Would you copy out each line of the records below that includes the word "from"?

Page images and extracted text
>>>

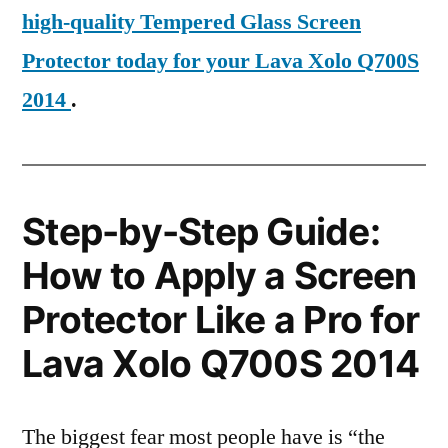
high-quality Tempered Glass Screen
Protector today for your Lava Xolo Q700S
2014
.
Step-by-Step Guide:
How to Apply a Screen
Protector Like a Pro for
Lava Xolo Q700S 2014
The biggest fear most people have is “the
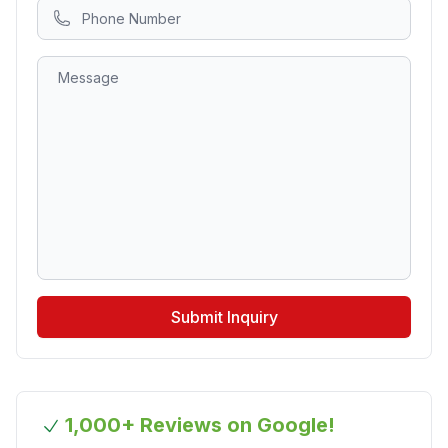
Submit Inquiry
1,000+ Reviews on Google!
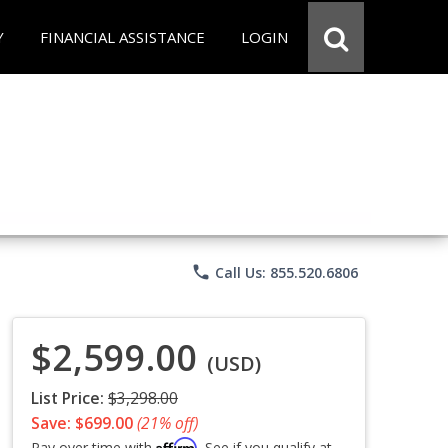
Y
FINANCIAL ASSISTANCE
LOGIN
phone
Call Us: 855.520.6806
$2,599.00
(USD)
List Price:
$3,298.00
Save: $699.00
(21% off)
Affirm
Pay over time with
. See if you qualify at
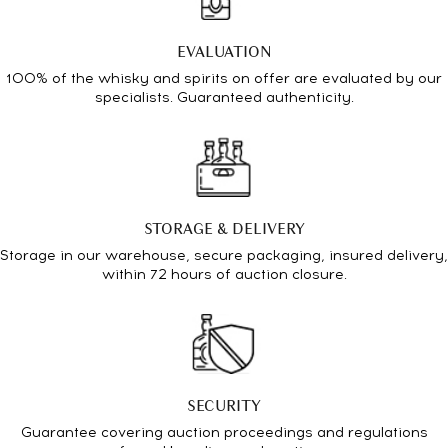
EVALUATION
100% of the whisky and spirits on offer are evaluated by our
specialists. Guaranteed authenticity.
STORAGE & DELIVERY
Storage in our warehouse, secure packaging, insured delivery,
within 72 hours of auction closure.
SECURITY
Guarantee covering auction proceedings and regulations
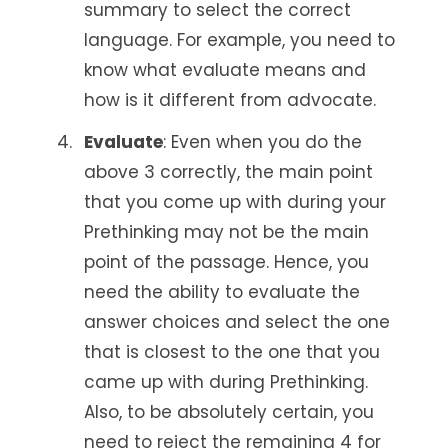
summary to select the correct
language. For example, you need to
know what evaluate means and
how is it different from advocate.
Evaluate
: Even when you do the
above 3 correctly, the main point
that you come up with during your
Prethinking may not be the main
point of the passage. Hence, you
need the ability to evaluate the
answer choices and select the one
that is closest to the one that you
came up with during Prethinking.
Also, to be absolutely certain, you
need to reject the remaining 4 for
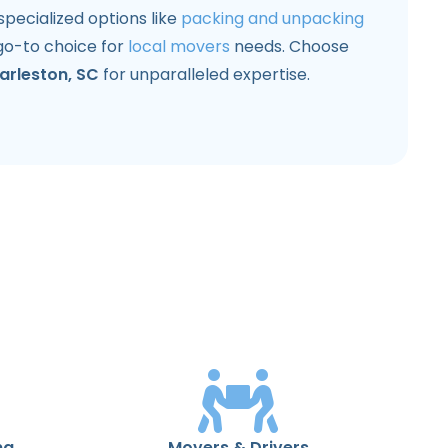
ecialized options like
packing and unpacking
go-to choice for
local movers
needs. Choose
arleston, SC
for unparalleled expertise.
ng
Movers & Drivers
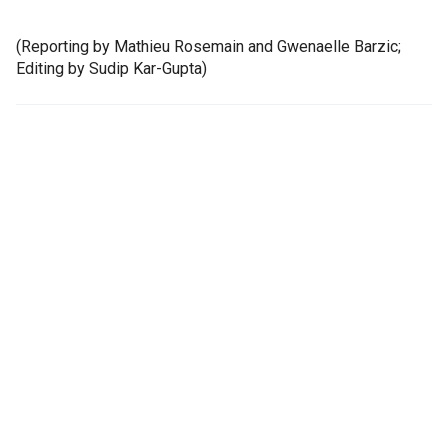
(Reporting by Mathieu Rosemain and Gwenaelle Barzic;
Editing by Sudip Kar-Gupta)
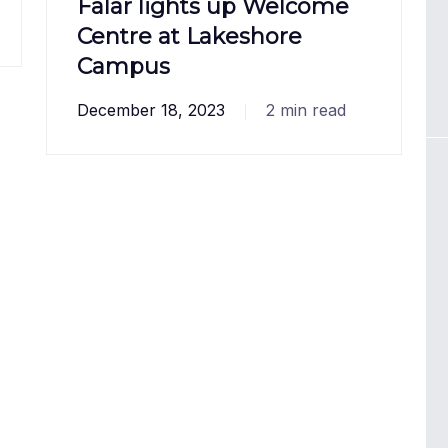
Falar lights up Welcome
Centre at Lakeshore
Campus
December 18, 2023
2 min read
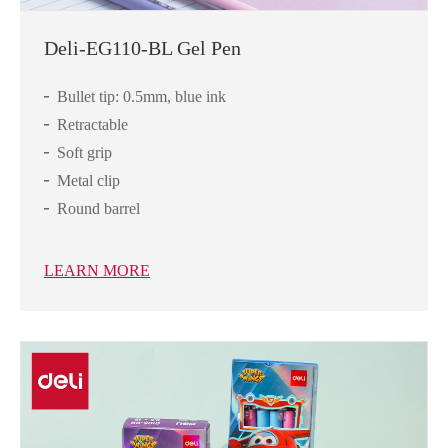
Deli-EG110-BL Gel Pen
Bullet tip: 0.5mm, blue ink
Retractable
Soft grip
Metal clip
Round barrel
LEARN MORE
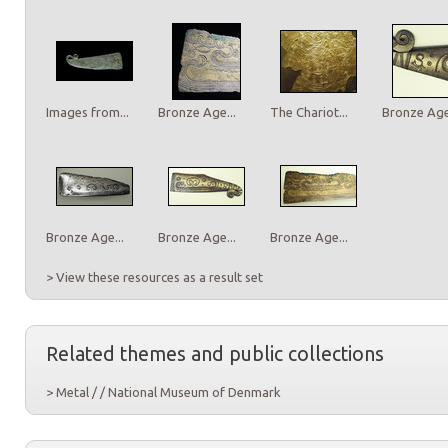
Images from...
Bronze Age...
The Chariot...
Bronze Age.
Bronze Age...
Bronze Age...
Bronze Age...
> View these resources as a result set
Related themes and public collections
> Metal / / National Museum of Denmark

<<<

EXPECTED ANSWER:
how is it different from advocate.
Images from...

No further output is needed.